リバイバル
最近、昔の友人知人と急にやり取りする機会があり、彼らを通じてまた別の友人知人の近況を知ったり、とそういうことが立て続けに起こっている。
そのおかげなのか、何十年も思い出さなかった些細な出来事まで急に頭に浮かび上がって来た。ずっと脳の引出し奥深くに仕舞いこまれて埃をかぶったままだった記憶が、久しぶりに耳にする懐かしい名前などに刺激されて、急にむくむくと起き上がってきたようだ。止まることなく山のように溢れ出てきて、収拾がつかないぐらいになっている。
良くそんなこと覚えていたな、というぐらい本当に些細な、だからどうなったというオチも何もないような出来事。自分でも何が起こったのかわからないぐらい、すごく不思議な感覚である。
今も大学時代に通学中によく聞いた音楽を聞きながら書いている。高校時代、さらには中学時代に流行っていた音楽などを聞きたくなって、YouTubeでわざわざ探し出して聞いてみたりもした。
これまでずっと、当時自分の中の流行りが過ぎて以来は一度も聞きたいと思ったこともなかったのに。不思議だ。

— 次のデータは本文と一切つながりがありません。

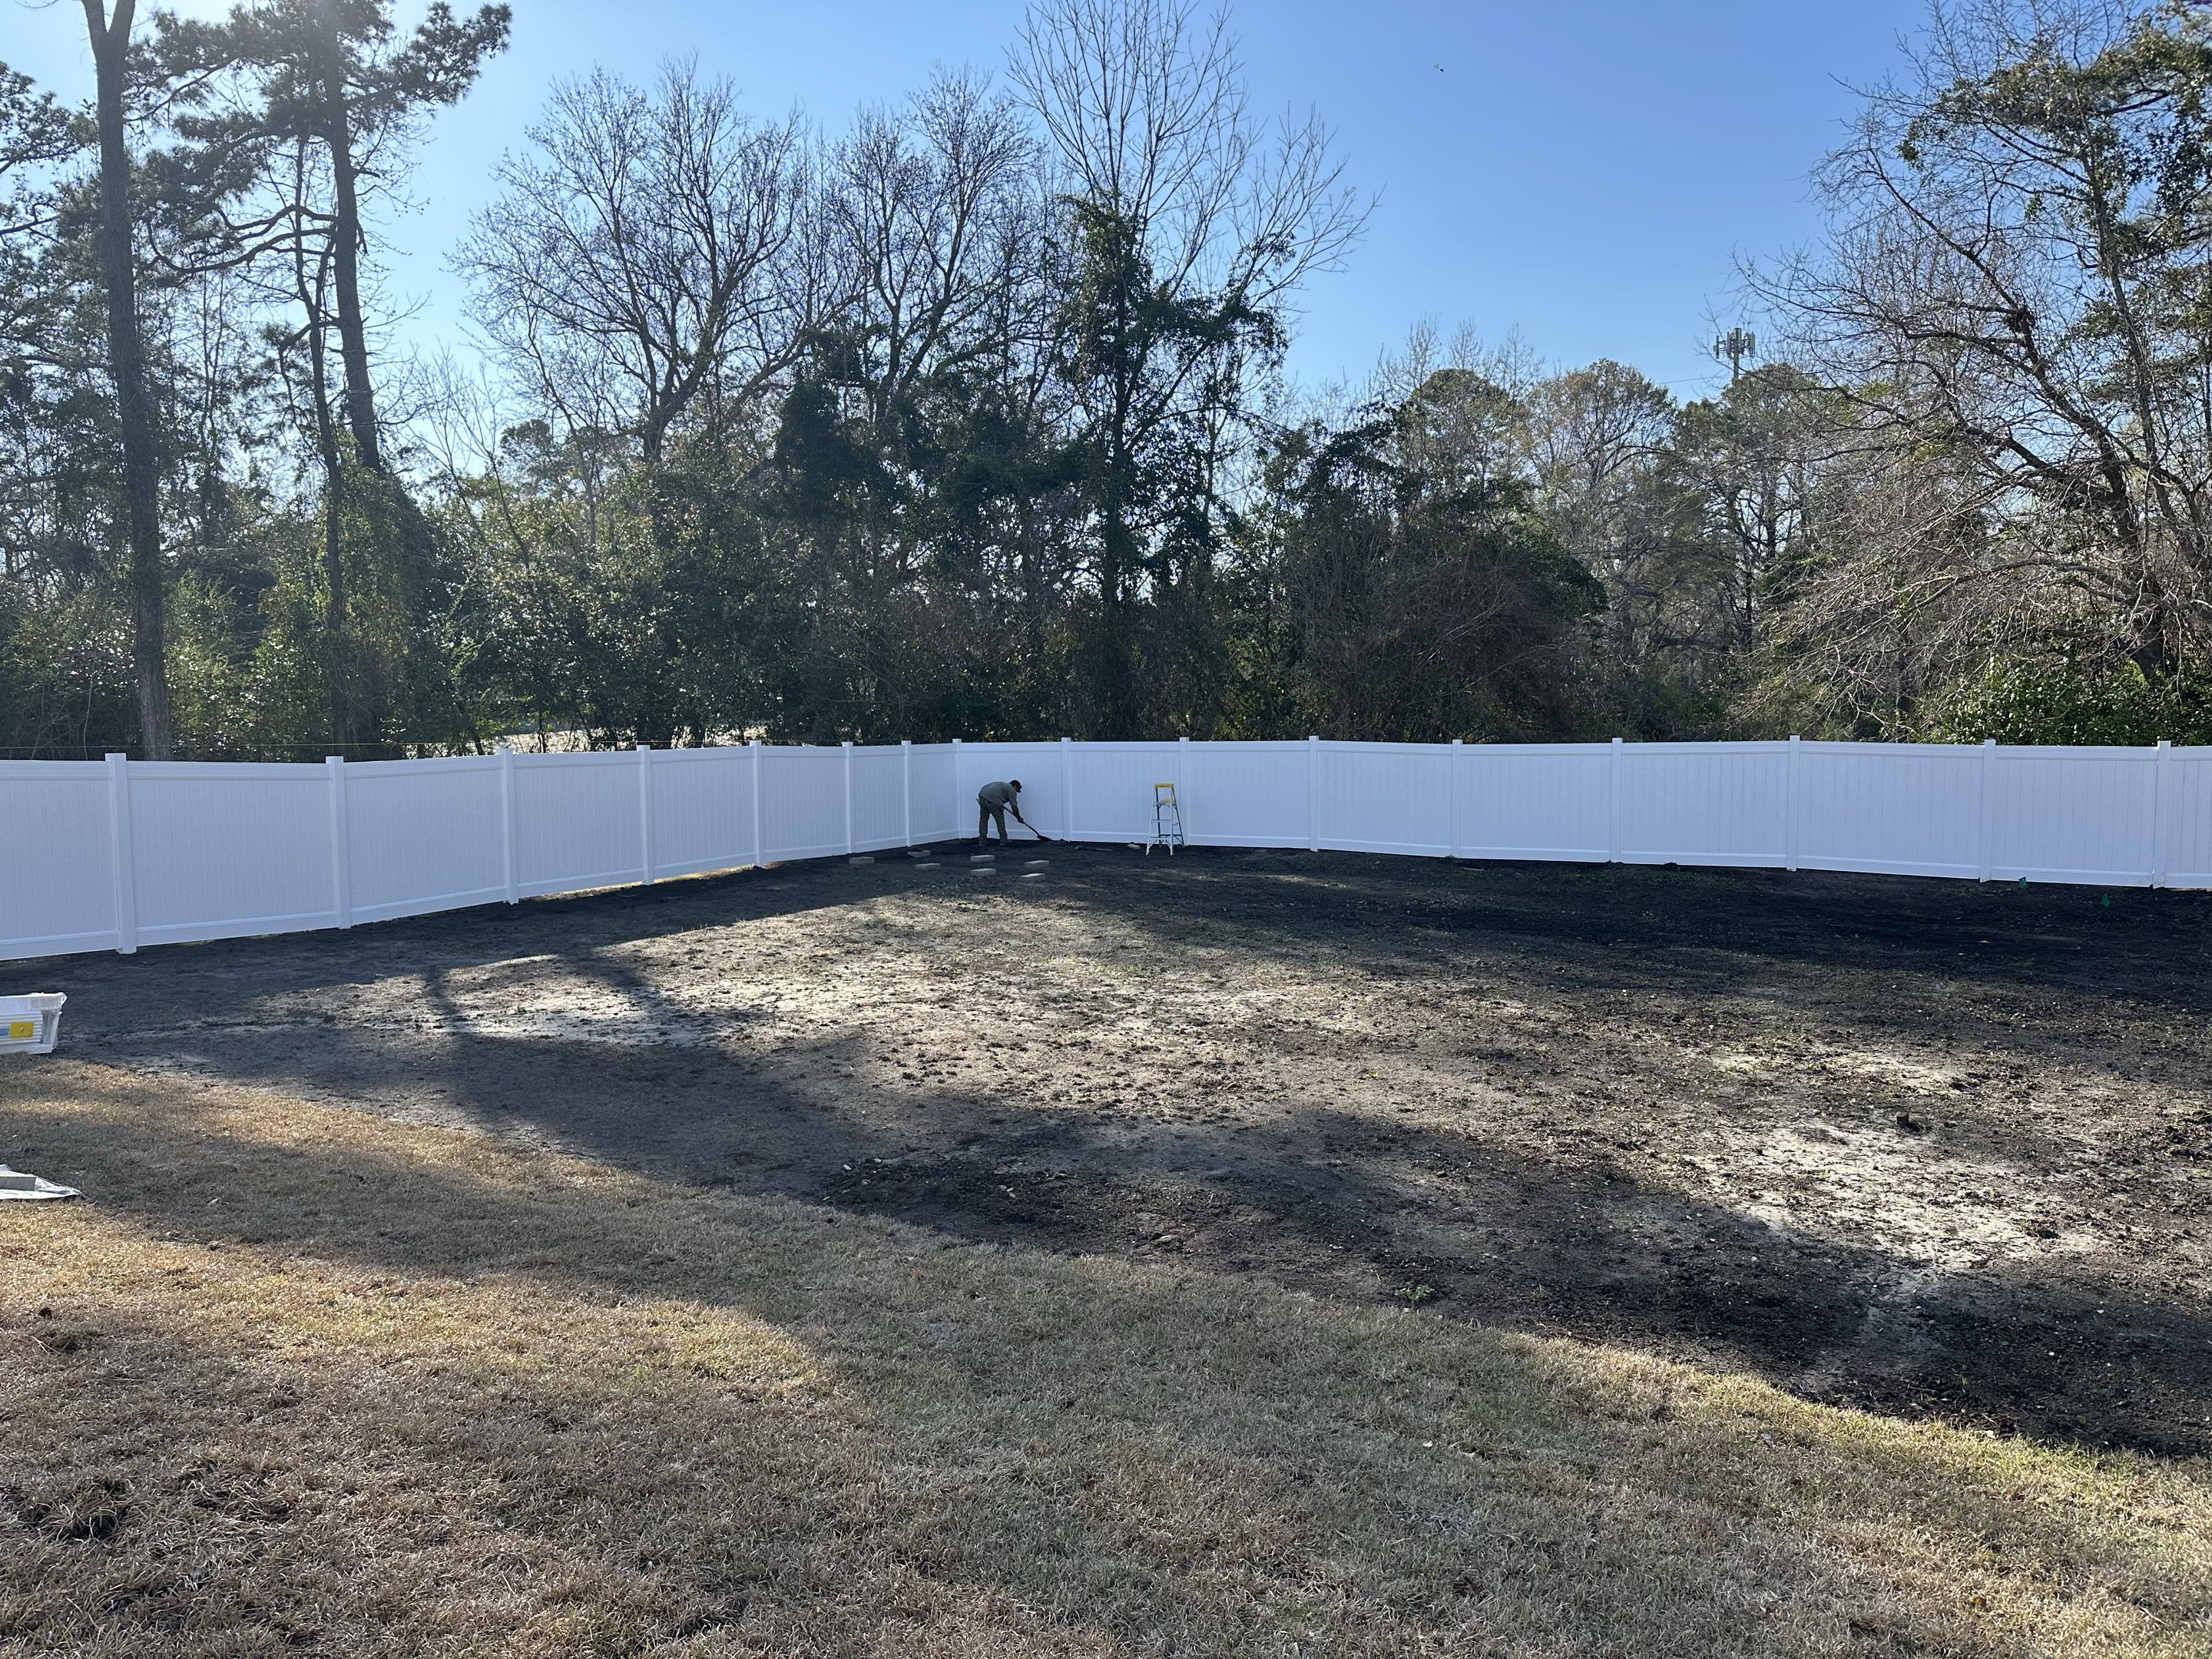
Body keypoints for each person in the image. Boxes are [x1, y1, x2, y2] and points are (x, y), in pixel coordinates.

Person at [976, 778, 1031, 848]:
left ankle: (982, 841)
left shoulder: (1002, 785)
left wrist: (999, 804)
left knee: (983, 819)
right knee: (1000, 820)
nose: (1016, 792)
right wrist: (1019, 818)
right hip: (993, 799)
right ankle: (1003, 840)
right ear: (1015, 786)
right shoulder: (1011, 790)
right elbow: (1014, 807)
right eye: (1017, 790)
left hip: (982, 796)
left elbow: (996, 794)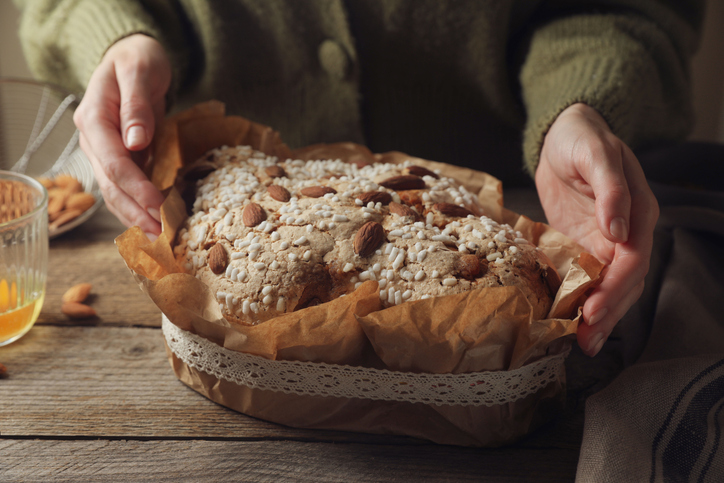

そうするともう芋づる式に、昔の本や、昔のテレビ番組、昔食べていたお菓子にまで思いを馳せるようになって、こんなものも買ってしまった。
サツマイモのチップスである。筆者はスウェーデンにいるので当然スウェーデンの商品なのだが、これを見たとたん小さなころに食べた「おさつスナック」や「おさつどきっ」を思い出してすぐに手に取ってしまったのである。
ごくたまに食べたくなってポテトチップスの類を買う事はあるが、今のように頭の中が20年ぐらい前のことでいっぱいになっていなければこの商品が目につくことは無かったと思う。
写真のように、こちらで一般に言うサツマイモは中身がオレンジなので、チップスもオレンジ色。少しイメージとは違うが、懐かしい記憶と共に味わって食べた。小さい頃におやつを買ってくれた母親の、当時の若かった顔を思い出した。
この自分の中で予期せず起きている記憶をなぞる作業やリバイバル現象は、ファッションの流行が10年に一度とかのサイクルで回って来るようなものなのか。300年ぶりに2つの惑星が大接近、次これが観測できるのは300年後なんていう天体ショーのようなものなのか。なんて言ってしまうと話が大きくなり過ぎか。
何か意味があるとしたら、今までお世話になってきた人や、いろいろな機会に感謝しなさいよ、というサインなのかもしれない。